The study confirms the existence of such unidirectional magnetoresistance and reveals that the adoption of topological insulators, compared to heavy metals, doubles the magnetoresistance performance at 150 Kelvin (-123.15 Celsius). From an application perspective, this work provides the missing piece of the puzzle to create a proposed 3D and cross-bar type computing and memory device involving topological insulators by adding the previously missing or very inconvenient read functionality.

In addition to Wang, researchers involved in this study include Yang Lv, Delin Zhang and Mahdi Jamali from the University of Minnesota Department of Electrical and Computer Engineering and James Kally, Joon Sue Lee and Nitin Samarth from Pennsylvania State University Department of Physics.

This research was funded by the Center for Spintronic Materials, Interfaces and Novel Architectures (C-SPIN) at the University of Minnesota, a Semiconductor Research Corporation program sponsored by the Microelectronics Advanced Research Corp. (MARCO) and the Defense Advanced Research Projects Agency (DARPA).

Here’s a link to and a citation for the paper,

Unidirectional spin-Hall and Rashba−Edelstein magnetoresistance in topological insulator-ferromagnet layer heterostructures by Yang Lv, James Kally, Delin Zhang, Joon Sue Lee, Mahdi Jamali, Nitin Samarth, & Jian-Ping Wang. Nature Communications 9, Article number: 111 (2018) doi:10.1038/s41467-017-02491-3 Published online: 09 January 2018

This is an open access paper.

From the memristor to the atomristor?

I’m going to let Michael Berger explain the memristor (from Berger’s Jan. 2, 2017 Nanowerk Spotlight article),

In trying to bring brain-like (neuromorphic) computing closer to reality, researchers have been working on the development of memory resistors, or memristors, which are resistors in a circuit that ‘remember’ their state even if you lose power.

Today, most computers use random access memory (RAM), which moves very quickly as a user works but does not retain unsaved data if power is lost. Flash drives, on the other hand, store information when they are not powered but work much slower. Memristors could provide a memory that is the best of both worlds: fast and reliable.

He goes on to discuss a team at the University of Texas at Austin’s work on creating an extraordinarily thin memristor: an atomristor,

he team’s work features the thinnest memory devices and it appears to be a universal effect available in all semiconducting 2D monolayers.

The scientists explain that the unexpected discovery of nonvolatile resistance switching (NVRS) in monolayer transitional metal dichalcogenides (MoS2, MoSe2, WS2, WSe2) is likely due to the inherent layered crystalline nature that produces sharp interfaces and clean tunnel barriers. This prevents excessive leakage and affords stable phenomenon so that NVRS can be used for existing memory and computing applications.

[Stored data entries]
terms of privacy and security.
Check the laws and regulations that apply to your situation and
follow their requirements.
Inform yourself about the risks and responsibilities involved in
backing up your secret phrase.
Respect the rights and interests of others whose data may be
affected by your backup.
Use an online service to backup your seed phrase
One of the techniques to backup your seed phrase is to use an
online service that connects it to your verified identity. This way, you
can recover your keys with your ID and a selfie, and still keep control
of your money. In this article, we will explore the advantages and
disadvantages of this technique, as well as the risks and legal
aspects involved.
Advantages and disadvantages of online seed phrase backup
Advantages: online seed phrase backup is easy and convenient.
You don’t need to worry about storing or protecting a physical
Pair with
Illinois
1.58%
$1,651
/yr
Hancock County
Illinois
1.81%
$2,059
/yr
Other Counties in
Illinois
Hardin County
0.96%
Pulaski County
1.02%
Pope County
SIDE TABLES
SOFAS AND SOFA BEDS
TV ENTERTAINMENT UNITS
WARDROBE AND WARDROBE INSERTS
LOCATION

---

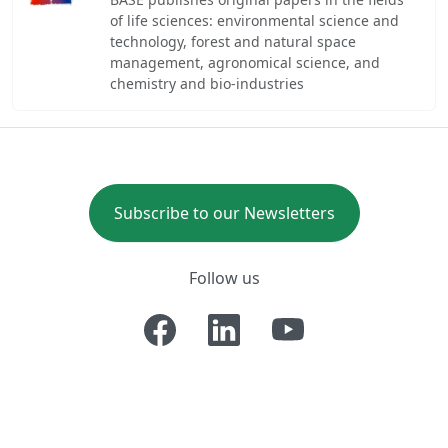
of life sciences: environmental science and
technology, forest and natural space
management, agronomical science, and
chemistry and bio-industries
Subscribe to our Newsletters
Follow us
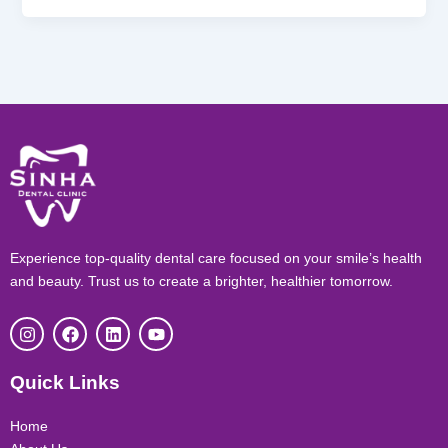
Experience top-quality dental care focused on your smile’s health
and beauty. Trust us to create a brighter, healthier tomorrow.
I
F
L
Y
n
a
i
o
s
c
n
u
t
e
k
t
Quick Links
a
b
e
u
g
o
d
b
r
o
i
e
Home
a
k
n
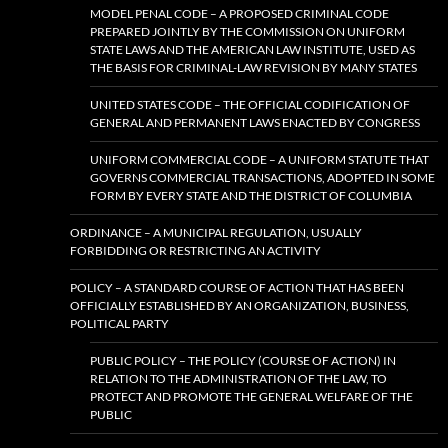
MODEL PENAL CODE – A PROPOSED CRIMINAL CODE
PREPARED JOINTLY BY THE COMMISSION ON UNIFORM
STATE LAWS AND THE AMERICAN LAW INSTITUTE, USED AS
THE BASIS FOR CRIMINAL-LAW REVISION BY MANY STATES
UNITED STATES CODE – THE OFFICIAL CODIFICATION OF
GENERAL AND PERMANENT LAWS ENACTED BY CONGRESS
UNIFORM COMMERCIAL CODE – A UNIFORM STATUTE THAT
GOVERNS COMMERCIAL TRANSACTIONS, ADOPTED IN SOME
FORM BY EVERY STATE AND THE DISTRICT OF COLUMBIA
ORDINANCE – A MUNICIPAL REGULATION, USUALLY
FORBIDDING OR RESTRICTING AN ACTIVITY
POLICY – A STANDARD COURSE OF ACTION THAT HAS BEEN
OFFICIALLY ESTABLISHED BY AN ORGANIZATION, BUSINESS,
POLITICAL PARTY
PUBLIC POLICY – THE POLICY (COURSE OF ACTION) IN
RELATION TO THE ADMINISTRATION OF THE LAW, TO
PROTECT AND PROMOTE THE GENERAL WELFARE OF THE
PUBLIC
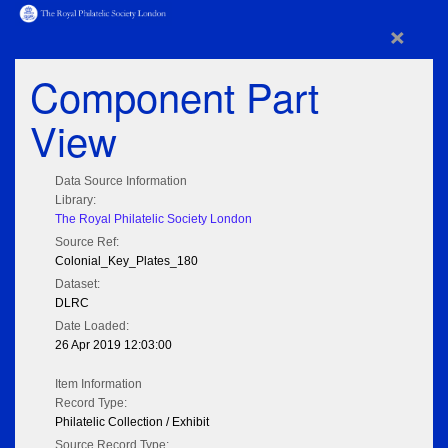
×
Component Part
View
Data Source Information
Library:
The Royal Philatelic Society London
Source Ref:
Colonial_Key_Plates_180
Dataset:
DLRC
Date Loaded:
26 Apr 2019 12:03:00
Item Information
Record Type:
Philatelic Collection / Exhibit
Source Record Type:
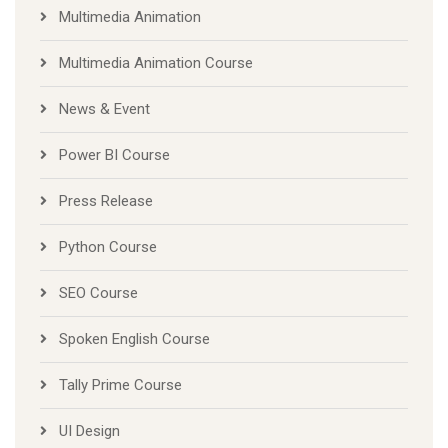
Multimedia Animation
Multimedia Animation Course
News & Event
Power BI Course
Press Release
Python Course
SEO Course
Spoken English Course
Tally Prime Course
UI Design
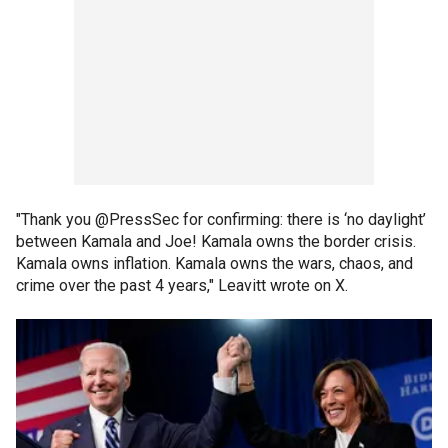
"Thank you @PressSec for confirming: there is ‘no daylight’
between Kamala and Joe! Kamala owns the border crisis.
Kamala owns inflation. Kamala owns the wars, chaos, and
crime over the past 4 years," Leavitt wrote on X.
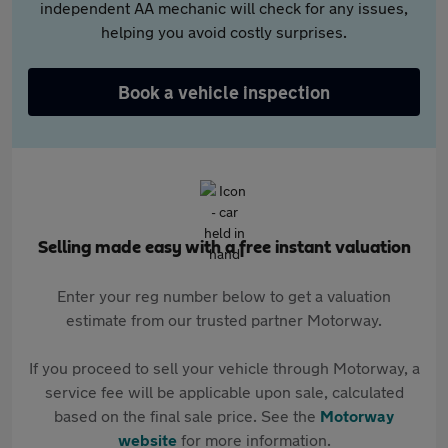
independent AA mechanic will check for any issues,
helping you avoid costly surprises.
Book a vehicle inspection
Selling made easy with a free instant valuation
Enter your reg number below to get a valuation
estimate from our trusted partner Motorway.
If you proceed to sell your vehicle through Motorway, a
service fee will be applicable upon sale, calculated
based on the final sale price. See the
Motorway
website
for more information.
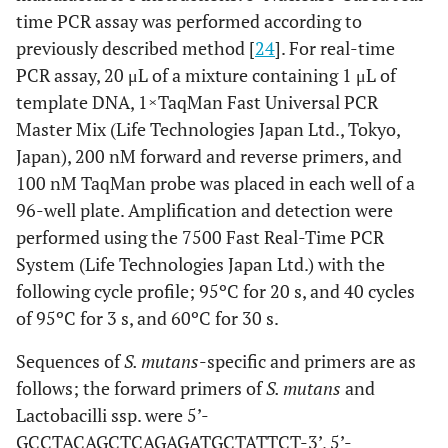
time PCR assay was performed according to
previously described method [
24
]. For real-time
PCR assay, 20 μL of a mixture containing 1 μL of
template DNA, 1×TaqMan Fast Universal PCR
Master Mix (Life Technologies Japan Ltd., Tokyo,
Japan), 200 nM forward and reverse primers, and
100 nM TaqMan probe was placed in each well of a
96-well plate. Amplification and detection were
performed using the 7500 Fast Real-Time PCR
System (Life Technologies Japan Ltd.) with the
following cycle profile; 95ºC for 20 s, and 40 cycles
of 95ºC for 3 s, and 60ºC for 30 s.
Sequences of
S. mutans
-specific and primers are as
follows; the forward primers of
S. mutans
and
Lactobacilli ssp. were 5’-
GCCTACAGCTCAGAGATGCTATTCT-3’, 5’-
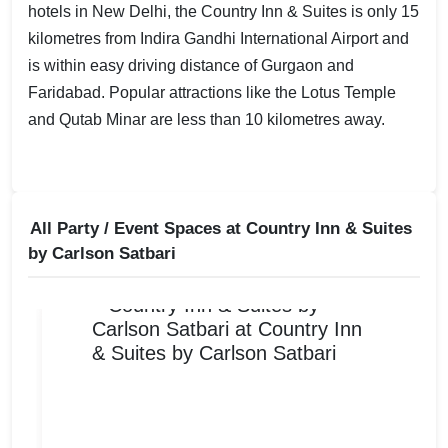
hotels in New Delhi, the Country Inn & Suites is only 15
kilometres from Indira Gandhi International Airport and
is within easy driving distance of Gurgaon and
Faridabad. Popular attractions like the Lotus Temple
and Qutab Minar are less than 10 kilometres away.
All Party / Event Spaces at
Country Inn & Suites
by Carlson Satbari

Required work
- a) According to the excerpt on magnetoresistance and memristors, at what temperature did using topological insulators instead of heavy metals double the magnetoresistance performance?
- b) Reproduce word for word the part of the excerpt on magnetoresistance and memristors that begins at the words "This research was" and stops after the words "open access paper.".

Outputs by task
- a) At 150 Kelvin (-123.15 Celsius).

- b)
This research was funded by the Center for Spintronic Materials, Interfaces and Novel Architectures (C-SPIN) at the University of Minnesota, a Semiconductor Research Corporation program sponsored by the Microelectronics Advanced Research Corp. (MARCO) and the Defense Advanced Research Projects Agency (DARPA).

Here’s a link to and a citation for the paper,

Unidirectional spin-Hall and Rashba−Edelstein magnetoresistance in topological insulator-ferromagnet layer heterostructures by Yang Lv, James Kally, Delin Zhang, Joon Sue Lee, Mahdi Jamali, Nitin Samarth, & Jian-Ping Wang. Nature Communications 9, Article number: 111 (2018) doi:10.1038/s41467-017-02491-3 Published online: 09 January 2018

This is an open access paper.